Danish scientist created origami-style snake robot to be used for research and rescue (video)

March 13, 2024  22:28

A team of scientists from the University of Southern Denmark (SDU) has developed a unique origami-style snake robot capable of rectilinear locomotion and made from an innovative composite material based on ultra-high molecular weight polyethylene. This robot opens up new possibilities for search and rescue operations and exploration of inaccessible areas on Earth and other planets.

When most people imagine a snake crawling on the ground, they likely picture it winding in an "S" shape. In reality, this form of movement, known as serpentine locomotion, is just one of four that snakes typically use. The robot, developed by a team of Danish scientists led by doctoral student Burcu Seyidoğlu and Professor Ahmad Rafsanjani, moves using rectilinear locomotion, a method employed by snakes to navigate narrow spaces where more traditional modes of movement are not feasible.

Rectilinear locomotion does not involve the twisting of the body but instead entails the sequential contraction and relaxation of muscles, starting from the head and ending at the tail. Thanks to the flexibility of the skin on the ventral side of the body, this method allows for effective gripping of the surface and pulling the body forward.

The robot's design embodies this principle with its modular segments made from lightweight composite material based on ultra-high molecular weight polyethylene (UHMWPE) — the strongest synthetic fiber in the world. This material is laser-cut and folded like origami before being subjected to thermal pressing to form corrugated segments. 

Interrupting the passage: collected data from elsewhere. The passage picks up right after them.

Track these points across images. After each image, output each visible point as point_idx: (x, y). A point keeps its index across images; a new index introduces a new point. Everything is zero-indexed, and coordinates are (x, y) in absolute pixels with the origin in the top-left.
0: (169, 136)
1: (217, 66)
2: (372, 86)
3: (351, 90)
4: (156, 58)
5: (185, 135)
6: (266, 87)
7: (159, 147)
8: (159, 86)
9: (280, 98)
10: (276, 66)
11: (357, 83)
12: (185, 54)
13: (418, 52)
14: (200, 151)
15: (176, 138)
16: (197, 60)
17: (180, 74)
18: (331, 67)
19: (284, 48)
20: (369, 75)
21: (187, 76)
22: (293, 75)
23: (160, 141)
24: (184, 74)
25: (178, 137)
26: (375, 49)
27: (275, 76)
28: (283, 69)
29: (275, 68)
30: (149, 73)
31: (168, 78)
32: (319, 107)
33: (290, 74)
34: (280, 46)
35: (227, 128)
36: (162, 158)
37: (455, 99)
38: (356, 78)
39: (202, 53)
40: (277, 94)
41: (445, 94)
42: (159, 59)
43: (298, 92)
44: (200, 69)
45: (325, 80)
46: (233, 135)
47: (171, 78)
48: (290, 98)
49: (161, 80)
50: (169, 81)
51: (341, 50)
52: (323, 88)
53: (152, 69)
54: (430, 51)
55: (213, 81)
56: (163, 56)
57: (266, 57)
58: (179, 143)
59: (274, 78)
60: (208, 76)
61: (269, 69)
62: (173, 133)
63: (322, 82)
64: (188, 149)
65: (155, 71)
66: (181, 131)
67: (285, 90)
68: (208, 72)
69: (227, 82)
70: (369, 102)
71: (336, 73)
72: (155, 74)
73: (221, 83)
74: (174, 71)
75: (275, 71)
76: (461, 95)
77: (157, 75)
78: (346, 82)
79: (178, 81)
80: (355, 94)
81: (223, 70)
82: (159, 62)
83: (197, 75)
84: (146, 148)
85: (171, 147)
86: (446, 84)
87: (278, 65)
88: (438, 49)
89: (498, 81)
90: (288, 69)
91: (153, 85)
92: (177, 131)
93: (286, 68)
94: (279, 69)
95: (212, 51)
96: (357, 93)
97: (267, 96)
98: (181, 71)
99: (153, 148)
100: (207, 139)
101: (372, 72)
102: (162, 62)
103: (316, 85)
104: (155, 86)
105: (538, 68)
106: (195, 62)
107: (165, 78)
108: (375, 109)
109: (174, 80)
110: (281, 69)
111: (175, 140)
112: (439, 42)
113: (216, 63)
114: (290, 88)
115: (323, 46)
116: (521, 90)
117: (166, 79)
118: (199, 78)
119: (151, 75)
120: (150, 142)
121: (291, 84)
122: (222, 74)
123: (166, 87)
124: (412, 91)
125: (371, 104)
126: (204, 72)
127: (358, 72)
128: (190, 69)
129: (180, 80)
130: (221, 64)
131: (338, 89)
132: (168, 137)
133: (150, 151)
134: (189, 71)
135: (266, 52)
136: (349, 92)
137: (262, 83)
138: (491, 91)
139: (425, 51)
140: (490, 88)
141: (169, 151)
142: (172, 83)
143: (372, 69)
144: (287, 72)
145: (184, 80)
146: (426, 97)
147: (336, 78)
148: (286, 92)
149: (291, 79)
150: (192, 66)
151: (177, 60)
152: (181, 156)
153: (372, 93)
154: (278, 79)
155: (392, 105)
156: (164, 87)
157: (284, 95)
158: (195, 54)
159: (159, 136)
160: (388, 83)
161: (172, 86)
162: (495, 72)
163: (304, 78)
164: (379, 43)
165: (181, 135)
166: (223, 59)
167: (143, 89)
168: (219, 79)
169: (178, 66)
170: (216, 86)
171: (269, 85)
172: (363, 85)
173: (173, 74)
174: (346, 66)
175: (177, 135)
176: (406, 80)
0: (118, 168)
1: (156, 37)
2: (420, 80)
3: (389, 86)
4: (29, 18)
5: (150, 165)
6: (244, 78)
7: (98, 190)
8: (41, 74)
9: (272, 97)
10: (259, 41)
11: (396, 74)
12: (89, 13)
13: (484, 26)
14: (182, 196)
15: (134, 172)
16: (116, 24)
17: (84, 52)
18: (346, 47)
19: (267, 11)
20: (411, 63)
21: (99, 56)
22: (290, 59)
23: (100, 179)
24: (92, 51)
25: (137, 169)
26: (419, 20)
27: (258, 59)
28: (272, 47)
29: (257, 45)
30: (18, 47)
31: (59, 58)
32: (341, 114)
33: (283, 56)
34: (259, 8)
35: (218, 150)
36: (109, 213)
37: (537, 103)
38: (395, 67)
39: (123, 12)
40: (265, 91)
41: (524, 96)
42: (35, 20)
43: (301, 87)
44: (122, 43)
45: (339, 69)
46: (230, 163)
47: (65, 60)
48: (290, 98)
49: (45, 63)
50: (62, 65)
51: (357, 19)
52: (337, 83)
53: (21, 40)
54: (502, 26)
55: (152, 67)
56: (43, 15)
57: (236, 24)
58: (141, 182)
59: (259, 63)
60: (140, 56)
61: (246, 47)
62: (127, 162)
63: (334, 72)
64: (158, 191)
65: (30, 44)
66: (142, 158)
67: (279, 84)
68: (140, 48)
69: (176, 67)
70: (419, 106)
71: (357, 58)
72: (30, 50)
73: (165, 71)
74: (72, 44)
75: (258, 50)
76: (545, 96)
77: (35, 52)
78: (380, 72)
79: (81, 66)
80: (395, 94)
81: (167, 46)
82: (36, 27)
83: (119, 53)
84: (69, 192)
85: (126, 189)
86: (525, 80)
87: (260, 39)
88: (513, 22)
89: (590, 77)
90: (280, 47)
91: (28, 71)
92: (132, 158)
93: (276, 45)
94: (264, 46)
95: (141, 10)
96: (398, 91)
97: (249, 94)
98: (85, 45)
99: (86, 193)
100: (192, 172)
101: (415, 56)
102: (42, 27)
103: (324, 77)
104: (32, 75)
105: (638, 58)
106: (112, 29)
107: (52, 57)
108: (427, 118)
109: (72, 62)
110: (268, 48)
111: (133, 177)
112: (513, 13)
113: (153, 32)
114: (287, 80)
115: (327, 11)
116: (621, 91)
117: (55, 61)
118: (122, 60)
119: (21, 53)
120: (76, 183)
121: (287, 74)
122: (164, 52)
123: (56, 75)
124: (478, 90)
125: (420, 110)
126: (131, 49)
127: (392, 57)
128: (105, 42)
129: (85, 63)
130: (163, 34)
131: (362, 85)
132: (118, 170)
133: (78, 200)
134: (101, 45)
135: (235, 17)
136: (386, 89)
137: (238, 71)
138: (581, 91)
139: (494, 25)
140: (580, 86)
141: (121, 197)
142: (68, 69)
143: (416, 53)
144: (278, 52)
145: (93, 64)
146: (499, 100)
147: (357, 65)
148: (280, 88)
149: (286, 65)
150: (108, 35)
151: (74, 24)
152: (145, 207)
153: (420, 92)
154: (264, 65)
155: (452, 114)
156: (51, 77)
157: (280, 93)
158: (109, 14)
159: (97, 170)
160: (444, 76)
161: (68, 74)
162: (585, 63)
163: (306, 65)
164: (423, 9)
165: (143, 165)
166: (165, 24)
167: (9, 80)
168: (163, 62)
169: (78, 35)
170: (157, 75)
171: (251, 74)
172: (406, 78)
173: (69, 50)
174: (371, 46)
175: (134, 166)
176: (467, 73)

The robot's forward motion is achieved through semi-permeable air pouches, also made from the same material and located at the bottom of each segment. A silicone hose running along the inner part of the robot delivers pulses, inflating and deflating the air from these pouches, causing them to sequentially expand and contract. 

It is worth noting that this development offers several advantages over traditional snake robots: due to its lightweight, flexibility, and relatively inexpensive manufacturing, the robot can effectively penetrate hard-to-reach places while maintaining a straight body position. Currently, scientists are working on an autonomous version of the snake robot with an internal air pump, which is expected to increase its speed and maneuverability.